◆ Problem to solve ◆
I need the number of lines in the listing below that include the string "cooperation", and only that number.

(Supplied data begins)

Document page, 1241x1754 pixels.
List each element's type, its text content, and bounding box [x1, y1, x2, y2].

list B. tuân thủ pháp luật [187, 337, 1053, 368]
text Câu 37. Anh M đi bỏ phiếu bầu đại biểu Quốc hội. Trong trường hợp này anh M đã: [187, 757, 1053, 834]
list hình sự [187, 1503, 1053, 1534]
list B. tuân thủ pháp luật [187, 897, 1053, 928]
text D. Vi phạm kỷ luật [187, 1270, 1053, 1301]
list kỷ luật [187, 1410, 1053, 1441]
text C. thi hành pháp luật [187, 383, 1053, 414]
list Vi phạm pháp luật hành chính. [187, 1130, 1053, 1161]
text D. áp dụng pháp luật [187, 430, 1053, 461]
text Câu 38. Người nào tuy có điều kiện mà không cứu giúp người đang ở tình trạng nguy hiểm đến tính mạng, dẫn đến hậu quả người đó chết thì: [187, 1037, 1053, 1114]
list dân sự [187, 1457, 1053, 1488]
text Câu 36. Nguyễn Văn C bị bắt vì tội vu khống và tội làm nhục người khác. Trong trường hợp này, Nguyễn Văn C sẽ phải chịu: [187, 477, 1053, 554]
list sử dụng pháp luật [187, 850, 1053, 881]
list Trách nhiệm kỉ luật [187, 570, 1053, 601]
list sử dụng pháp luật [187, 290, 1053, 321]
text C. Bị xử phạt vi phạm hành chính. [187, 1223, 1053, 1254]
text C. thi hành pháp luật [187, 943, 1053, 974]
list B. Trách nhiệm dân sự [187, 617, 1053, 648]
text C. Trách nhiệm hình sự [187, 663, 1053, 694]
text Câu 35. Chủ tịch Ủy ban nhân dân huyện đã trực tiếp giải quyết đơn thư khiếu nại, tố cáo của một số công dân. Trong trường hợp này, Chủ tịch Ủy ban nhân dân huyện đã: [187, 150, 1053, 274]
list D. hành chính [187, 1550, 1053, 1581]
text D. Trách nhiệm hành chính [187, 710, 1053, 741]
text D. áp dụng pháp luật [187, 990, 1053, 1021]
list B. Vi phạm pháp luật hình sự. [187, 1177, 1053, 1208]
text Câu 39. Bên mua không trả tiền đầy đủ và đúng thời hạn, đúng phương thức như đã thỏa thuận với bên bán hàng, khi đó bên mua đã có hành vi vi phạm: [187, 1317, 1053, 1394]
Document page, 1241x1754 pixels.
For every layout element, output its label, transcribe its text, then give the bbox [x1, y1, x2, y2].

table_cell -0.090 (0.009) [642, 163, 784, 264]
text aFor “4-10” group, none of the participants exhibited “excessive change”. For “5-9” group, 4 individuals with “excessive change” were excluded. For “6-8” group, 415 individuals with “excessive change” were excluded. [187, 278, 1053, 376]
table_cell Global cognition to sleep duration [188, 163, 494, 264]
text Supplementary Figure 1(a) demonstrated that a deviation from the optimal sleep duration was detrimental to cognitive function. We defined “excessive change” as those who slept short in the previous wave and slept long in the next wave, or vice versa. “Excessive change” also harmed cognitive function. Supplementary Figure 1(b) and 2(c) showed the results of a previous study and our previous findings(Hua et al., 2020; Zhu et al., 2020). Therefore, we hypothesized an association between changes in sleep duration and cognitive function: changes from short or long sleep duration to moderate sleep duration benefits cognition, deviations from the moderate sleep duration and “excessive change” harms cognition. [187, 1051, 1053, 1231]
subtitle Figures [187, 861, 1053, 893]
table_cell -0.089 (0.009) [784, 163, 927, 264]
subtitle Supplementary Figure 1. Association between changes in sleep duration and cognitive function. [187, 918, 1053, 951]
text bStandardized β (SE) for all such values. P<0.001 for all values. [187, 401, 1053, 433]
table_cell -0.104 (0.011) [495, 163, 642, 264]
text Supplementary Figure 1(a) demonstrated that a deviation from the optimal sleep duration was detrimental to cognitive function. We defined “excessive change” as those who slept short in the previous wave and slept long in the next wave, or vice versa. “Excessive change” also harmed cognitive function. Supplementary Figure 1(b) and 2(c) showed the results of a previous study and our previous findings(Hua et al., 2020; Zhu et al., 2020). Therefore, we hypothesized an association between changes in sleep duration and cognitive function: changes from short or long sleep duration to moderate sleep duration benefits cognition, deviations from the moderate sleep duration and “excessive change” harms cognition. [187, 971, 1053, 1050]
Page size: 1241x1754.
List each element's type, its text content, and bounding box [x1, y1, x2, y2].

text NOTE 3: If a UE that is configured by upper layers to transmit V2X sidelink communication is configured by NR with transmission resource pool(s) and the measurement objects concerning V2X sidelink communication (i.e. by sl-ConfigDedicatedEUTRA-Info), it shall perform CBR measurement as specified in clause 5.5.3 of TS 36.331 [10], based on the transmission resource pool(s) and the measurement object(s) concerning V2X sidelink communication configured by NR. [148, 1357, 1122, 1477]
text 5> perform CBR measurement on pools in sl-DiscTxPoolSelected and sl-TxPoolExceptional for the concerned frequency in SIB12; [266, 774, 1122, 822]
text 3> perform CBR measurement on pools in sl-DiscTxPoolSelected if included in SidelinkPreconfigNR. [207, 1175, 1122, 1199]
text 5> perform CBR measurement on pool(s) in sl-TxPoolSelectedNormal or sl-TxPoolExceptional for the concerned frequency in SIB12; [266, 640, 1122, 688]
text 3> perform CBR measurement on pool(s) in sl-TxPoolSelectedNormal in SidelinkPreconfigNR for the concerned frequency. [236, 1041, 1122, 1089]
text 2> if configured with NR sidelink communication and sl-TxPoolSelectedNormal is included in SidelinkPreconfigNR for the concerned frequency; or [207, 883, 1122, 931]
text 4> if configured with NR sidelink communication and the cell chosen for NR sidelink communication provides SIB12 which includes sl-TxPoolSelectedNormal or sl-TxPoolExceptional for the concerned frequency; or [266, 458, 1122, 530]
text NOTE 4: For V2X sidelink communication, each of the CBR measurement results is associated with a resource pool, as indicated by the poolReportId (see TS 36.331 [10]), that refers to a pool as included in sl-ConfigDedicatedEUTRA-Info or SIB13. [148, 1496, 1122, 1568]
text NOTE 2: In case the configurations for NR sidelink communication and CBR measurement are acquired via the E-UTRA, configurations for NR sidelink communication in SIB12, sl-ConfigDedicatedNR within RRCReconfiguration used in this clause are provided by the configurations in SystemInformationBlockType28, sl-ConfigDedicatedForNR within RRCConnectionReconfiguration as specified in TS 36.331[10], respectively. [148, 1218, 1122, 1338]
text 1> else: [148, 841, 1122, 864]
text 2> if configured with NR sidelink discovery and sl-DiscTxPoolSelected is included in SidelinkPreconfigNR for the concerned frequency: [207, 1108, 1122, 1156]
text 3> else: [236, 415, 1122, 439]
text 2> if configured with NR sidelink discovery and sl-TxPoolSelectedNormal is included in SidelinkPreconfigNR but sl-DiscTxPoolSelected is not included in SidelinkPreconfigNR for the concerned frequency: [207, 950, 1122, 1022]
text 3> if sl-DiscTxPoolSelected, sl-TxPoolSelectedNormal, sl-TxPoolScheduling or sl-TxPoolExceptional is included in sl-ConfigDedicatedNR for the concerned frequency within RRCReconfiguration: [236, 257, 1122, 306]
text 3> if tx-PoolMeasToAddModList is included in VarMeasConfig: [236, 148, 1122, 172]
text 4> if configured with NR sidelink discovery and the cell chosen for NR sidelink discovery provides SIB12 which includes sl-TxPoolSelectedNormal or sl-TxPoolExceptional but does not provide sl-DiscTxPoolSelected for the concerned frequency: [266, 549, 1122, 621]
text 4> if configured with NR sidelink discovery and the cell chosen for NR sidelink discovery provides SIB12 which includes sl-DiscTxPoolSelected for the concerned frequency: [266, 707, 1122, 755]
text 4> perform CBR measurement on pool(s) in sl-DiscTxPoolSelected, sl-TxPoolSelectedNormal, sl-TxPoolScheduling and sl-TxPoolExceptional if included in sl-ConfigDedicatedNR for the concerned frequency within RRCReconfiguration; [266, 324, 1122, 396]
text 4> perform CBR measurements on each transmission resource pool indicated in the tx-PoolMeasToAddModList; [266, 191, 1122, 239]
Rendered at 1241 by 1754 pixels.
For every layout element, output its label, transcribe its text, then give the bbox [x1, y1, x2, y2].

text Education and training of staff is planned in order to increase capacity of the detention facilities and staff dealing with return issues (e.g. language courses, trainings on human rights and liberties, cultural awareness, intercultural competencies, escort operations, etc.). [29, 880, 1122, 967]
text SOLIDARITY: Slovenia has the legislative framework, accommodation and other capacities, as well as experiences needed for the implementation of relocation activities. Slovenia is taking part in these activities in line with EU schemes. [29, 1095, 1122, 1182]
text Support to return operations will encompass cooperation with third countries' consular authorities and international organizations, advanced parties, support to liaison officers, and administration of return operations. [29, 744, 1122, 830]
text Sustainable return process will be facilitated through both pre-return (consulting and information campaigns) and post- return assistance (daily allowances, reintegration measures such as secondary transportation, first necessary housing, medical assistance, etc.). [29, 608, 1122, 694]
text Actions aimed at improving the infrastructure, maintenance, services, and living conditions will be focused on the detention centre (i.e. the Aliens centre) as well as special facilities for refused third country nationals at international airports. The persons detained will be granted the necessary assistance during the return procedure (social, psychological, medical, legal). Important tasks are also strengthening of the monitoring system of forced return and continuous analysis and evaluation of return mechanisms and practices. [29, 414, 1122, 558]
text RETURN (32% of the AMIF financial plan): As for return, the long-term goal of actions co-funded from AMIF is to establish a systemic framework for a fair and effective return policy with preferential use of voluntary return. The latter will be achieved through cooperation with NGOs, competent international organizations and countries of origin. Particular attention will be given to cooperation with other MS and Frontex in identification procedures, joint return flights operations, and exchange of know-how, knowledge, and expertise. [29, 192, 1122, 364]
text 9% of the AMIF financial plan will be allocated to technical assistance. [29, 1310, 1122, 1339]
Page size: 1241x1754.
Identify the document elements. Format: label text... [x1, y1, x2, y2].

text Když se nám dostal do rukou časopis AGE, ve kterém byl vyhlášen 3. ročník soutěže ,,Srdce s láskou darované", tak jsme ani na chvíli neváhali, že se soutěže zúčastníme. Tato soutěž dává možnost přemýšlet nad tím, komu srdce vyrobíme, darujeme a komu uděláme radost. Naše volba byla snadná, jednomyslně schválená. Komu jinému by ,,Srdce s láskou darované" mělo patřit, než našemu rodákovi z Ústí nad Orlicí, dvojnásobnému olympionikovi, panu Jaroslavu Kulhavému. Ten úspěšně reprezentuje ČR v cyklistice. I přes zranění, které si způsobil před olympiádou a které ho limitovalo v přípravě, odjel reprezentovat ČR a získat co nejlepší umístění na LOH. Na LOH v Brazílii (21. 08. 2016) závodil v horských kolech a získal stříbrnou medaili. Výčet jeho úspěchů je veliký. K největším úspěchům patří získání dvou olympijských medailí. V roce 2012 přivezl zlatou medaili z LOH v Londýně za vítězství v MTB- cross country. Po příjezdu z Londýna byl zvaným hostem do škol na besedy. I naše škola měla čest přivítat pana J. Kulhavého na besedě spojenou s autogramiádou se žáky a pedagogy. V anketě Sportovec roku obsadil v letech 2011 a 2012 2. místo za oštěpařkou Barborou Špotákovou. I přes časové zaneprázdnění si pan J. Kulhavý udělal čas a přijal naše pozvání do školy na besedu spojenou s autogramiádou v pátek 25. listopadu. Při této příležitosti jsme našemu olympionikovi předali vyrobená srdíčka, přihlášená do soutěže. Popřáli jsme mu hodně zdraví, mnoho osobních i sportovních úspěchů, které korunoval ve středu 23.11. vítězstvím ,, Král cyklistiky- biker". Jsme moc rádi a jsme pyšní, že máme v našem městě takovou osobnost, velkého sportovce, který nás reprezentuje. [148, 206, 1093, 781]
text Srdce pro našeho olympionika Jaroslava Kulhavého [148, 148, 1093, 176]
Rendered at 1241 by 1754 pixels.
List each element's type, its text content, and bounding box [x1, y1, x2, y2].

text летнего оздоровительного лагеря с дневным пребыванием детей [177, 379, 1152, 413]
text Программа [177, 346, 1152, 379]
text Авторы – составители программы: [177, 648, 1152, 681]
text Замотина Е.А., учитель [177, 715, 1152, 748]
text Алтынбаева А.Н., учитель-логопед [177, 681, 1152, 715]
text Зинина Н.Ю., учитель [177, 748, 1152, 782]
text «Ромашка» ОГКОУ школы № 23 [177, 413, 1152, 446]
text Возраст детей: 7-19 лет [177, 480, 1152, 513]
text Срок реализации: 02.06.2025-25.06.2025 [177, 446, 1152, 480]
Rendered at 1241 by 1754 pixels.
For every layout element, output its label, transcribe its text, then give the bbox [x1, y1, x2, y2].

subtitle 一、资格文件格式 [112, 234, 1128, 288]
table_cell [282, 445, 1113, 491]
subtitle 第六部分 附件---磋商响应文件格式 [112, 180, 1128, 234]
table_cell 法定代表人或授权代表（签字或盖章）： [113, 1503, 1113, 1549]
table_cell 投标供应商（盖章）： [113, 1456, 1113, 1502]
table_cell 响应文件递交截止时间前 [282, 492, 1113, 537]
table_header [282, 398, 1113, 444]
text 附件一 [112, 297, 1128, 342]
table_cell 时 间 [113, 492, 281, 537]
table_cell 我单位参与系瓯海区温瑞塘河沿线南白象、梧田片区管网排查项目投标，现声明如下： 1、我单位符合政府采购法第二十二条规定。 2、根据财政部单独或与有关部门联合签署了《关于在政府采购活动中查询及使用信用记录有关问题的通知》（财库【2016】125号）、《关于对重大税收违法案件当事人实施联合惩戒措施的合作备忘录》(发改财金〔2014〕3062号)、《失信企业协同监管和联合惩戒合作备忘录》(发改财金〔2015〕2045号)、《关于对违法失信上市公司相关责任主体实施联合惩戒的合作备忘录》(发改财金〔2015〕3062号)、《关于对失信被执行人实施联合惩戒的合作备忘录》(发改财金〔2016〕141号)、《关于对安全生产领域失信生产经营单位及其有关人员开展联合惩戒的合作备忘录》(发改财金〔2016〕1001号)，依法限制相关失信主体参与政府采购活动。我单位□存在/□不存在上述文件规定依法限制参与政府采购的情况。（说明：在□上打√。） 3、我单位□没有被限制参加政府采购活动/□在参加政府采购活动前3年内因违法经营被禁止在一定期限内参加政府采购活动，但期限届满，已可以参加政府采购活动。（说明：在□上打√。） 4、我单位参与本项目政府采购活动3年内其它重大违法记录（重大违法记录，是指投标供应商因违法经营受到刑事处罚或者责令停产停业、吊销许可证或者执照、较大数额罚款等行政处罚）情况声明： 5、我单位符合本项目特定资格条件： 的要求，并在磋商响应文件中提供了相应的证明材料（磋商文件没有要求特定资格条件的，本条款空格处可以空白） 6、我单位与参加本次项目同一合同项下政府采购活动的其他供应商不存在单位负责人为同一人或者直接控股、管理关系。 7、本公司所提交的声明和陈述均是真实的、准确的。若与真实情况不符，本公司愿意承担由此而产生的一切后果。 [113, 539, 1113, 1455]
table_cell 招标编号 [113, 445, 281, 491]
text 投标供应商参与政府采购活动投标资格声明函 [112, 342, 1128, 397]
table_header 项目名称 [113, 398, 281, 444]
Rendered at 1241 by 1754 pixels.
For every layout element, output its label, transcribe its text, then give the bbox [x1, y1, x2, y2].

(Supplied data ends)

◆ Result below ◆
2